■ MATERIALS PROVIDED ■
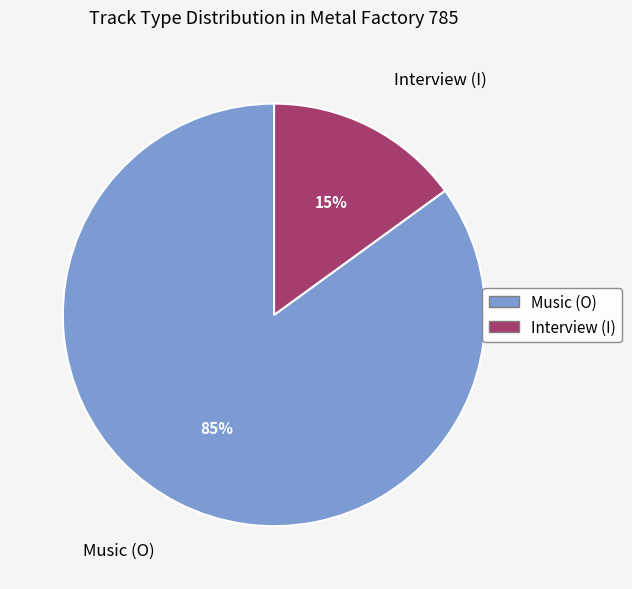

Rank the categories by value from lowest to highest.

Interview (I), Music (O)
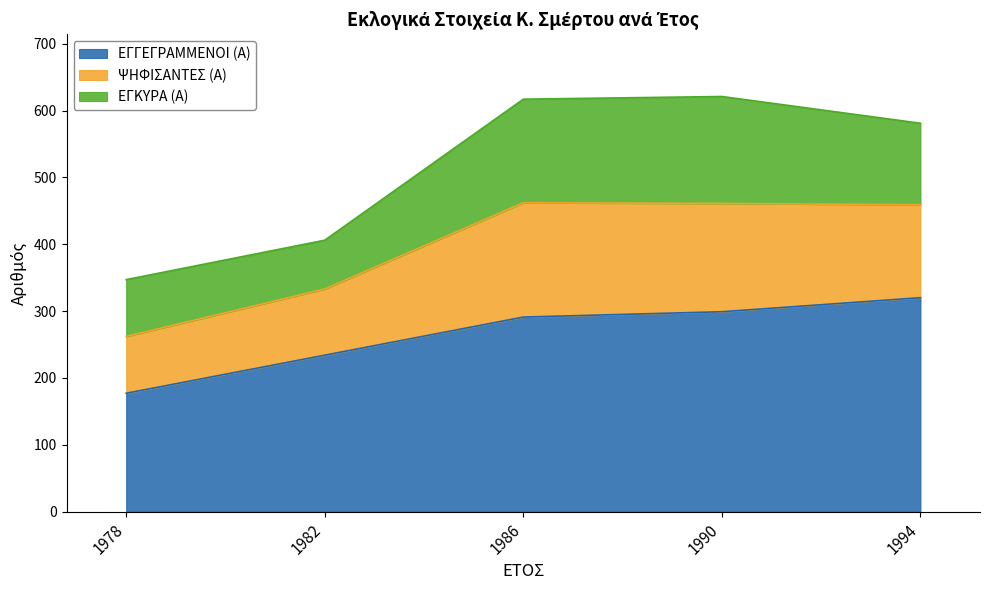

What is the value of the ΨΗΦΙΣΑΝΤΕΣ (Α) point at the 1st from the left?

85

■ WHAT THIS TASK INVOLVES ■
Rewrite the non-blank lines of the listing above as a Markdown table with the columns "Row" and "Line". Number the rows in order and omit the pictures.

■ ANSWER TO THE EXERCISE ■
| Row | Line |
|---|---|
| 1 | Rank the categories by value from lowest to highest. |
| 2 | Interview (I), Music (O) |
| 3 | What is the value of the ΨΗΦΙΣΑΝΤΕΣ (Α) point at the 1st from the left? |
| 4 | 85 |